El contexto actual es complejo. A diferencia de la burbuja puntocom de finales de los 90, donde muchas empresas tecnológicas no generaban beneficios, hoy los gigantes tecnológicos como Amazon, Google, Microsoft y Meta están mostrando márgenes operativos superiores al 30%. Sin embargo, la concentración de la capitalización del S&P 500 en solo 30 valores vinculados a la IA, que representan el 44% del total, genera preocupación sobre la fragilidad de este crecimiento. Si estas empresas no logran generar retornos positivos a partir de sus masivas inversiones en IA, la corrección podría ser severa.

Además, el gasto en infraestructura de IA está en aumento, con las cuatro grandes hiperescaladoras proyectando inversiones cercanas a 700.000 millones de dólares para 2026. Esto representa casi el doble de lo que se invirtió en 2025 y se espera que alcance un billón de dólares para 2027. Sin embargo, esta inversión no puede sostenerse únicamente con flujo de caja operativo, lo que ha llevado a un aumento en la emisión de deuda corporativa tecnológica, que ya se aproxima a los 900.000 millones de dólares anuales. Esta situación plantea un riesgo significativo, especialmente si las nuevas empresas emergentes no logran demostrar la viabilidad de sus modelos de negocio.
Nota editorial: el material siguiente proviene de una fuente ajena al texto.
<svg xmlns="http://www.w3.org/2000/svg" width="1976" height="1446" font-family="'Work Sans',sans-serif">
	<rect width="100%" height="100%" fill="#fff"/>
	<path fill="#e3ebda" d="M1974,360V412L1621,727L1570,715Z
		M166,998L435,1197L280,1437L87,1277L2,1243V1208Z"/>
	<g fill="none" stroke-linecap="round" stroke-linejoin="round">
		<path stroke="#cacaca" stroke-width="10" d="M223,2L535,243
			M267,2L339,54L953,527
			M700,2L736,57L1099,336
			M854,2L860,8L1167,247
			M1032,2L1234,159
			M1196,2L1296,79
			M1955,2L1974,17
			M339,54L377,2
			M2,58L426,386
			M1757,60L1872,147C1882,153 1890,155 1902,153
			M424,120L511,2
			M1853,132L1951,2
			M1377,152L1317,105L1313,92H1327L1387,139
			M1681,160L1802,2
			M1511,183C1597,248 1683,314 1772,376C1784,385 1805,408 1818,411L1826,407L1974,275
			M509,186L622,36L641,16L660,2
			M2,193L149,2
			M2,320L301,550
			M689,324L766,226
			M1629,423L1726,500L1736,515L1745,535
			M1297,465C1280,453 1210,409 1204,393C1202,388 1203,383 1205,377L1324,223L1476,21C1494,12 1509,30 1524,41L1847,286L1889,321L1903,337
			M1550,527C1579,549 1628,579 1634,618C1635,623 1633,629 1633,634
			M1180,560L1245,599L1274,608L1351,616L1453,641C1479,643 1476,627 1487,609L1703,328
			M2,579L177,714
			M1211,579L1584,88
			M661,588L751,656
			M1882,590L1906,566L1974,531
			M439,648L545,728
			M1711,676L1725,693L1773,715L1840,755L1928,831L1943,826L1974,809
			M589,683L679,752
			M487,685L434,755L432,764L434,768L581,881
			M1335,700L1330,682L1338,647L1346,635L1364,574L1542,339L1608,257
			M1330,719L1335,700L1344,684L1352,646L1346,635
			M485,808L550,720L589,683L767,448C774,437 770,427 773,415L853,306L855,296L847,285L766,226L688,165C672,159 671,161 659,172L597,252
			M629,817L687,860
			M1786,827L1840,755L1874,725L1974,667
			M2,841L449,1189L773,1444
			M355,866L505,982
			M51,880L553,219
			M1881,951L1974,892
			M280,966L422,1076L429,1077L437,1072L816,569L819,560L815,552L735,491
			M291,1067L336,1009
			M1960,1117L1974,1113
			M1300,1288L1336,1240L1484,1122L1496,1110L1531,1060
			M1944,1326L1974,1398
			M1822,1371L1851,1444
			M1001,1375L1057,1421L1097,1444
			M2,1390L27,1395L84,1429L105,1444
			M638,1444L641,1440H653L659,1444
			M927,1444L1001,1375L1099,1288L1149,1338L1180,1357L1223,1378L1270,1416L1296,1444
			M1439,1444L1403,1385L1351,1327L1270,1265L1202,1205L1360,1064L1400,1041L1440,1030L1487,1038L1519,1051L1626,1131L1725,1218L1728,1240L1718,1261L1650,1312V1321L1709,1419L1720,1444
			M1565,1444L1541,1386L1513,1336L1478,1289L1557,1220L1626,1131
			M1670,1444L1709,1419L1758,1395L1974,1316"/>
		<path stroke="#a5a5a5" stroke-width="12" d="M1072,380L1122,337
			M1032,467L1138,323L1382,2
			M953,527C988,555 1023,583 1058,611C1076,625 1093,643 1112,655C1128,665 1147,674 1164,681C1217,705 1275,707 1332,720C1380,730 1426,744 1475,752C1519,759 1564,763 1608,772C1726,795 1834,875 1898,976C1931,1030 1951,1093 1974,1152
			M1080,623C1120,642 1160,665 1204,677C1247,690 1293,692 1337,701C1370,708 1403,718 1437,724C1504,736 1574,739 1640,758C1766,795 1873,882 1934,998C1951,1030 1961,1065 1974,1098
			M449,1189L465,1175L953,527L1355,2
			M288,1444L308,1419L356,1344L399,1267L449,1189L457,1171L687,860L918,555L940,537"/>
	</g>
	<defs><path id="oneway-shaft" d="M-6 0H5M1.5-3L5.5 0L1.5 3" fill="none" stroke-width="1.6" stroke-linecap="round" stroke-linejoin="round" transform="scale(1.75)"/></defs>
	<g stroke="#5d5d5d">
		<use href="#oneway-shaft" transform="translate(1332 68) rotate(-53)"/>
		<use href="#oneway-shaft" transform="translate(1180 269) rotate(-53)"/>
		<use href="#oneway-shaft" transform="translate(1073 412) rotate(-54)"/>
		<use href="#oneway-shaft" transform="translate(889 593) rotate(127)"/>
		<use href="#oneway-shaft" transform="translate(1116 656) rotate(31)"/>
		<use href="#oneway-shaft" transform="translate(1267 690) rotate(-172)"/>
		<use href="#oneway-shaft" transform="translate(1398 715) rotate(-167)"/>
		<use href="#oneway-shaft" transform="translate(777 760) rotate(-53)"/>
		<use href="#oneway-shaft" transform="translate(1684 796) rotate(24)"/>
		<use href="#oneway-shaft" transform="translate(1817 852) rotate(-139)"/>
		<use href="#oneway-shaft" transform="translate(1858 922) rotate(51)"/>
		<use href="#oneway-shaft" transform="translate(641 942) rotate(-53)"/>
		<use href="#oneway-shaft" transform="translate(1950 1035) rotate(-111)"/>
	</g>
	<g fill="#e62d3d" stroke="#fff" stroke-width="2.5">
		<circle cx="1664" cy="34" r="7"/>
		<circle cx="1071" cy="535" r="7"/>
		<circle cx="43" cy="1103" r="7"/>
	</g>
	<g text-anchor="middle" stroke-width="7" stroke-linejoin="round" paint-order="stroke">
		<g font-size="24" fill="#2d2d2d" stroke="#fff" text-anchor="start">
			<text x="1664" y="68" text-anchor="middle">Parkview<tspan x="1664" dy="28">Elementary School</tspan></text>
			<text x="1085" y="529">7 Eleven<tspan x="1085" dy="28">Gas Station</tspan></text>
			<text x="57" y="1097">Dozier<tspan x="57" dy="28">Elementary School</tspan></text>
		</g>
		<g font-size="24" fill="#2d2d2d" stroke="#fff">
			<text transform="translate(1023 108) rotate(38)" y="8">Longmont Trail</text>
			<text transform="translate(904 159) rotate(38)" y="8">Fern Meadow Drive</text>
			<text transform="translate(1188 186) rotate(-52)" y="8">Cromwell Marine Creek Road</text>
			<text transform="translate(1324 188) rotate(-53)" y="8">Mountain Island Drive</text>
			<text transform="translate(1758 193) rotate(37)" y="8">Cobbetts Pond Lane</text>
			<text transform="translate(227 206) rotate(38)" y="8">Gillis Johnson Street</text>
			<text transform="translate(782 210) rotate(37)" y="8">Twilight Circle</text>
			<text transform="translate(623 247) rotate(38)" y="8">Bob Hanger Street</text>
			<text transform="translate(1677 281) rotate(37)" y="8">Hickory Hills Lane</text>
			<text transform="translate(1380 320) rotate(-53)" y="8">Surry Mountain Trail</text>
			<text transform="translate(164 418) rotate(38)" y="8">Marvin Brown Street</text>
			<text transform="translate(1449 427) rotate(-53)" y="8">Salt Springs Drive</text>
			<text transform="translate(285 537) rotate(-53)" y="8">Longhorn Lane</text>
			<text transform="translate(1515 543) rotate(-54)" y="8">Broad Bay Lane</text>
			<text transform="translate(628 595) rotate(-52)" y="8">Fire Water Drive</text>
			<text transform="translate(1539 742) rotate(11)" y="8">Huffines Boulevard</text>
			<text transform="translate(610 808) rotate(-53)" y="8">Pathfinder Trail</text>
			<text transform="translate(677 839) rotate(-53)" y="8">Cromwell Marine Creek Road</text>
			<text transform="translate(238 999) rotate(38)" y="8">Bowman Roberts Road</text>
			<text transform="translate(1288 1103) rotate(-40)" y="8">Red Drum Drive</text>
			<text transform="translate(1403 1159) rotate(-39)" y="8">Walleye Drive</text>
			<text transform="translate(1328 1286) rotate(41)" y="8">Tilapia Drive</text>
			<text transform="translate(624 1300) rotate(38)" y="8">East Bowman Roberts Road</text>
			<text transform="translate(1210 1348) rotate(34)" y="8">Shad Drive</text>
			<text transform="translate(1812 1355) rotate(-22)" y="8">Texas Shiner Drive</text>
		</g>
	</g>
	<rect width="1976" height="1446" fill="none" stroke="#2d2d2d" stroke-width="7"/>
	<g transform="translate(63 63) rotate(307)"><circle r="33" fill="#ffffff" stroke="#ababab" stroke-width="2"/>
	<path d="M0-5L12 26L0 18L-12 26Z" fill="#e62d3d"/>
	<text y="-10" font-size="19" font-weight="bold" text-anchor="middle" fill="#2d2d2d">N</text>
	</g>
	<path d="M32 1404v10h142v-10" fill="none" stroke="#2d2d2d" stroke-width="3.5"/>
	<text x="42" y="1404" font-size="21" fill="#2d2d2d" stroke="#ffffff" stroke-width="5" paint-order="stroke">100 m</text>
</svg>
El déficit federal de Estados Unidos, que ronda el 7% del PIB, y la proyección de una deuda soberana del 143% para 2030, superando a países como Grecia e Italia, son indicadores preocupantes. Con los tipos de interés mostrando tensiones, el margen de maniobra para responder a una crisis económica se ha reducido drásticamente. Esto sugiere que, aunque la IA transformará la economía, la forma en que los mercados están capitalizando esta transformación podría ser insostenible a largo plazo.

Para los inversores, la situación actual requiere una atención cuidadosa. La combinación de altos niveles de deuda y una valoración extremadamente elevada del mercado podría resultar en una corrección significativa si las expectativas no se cumplen. Los próximos meses serán cruciales para observar cómo se desarrollan las inversiones en IA y si las empresas logran generar los retornos esperados. Eventos como la publicación de resultados trimestrales y las decisiones de política monetaria serán fundamentales para evaluar el rumbo de los mercados en el corto y mediano plazo.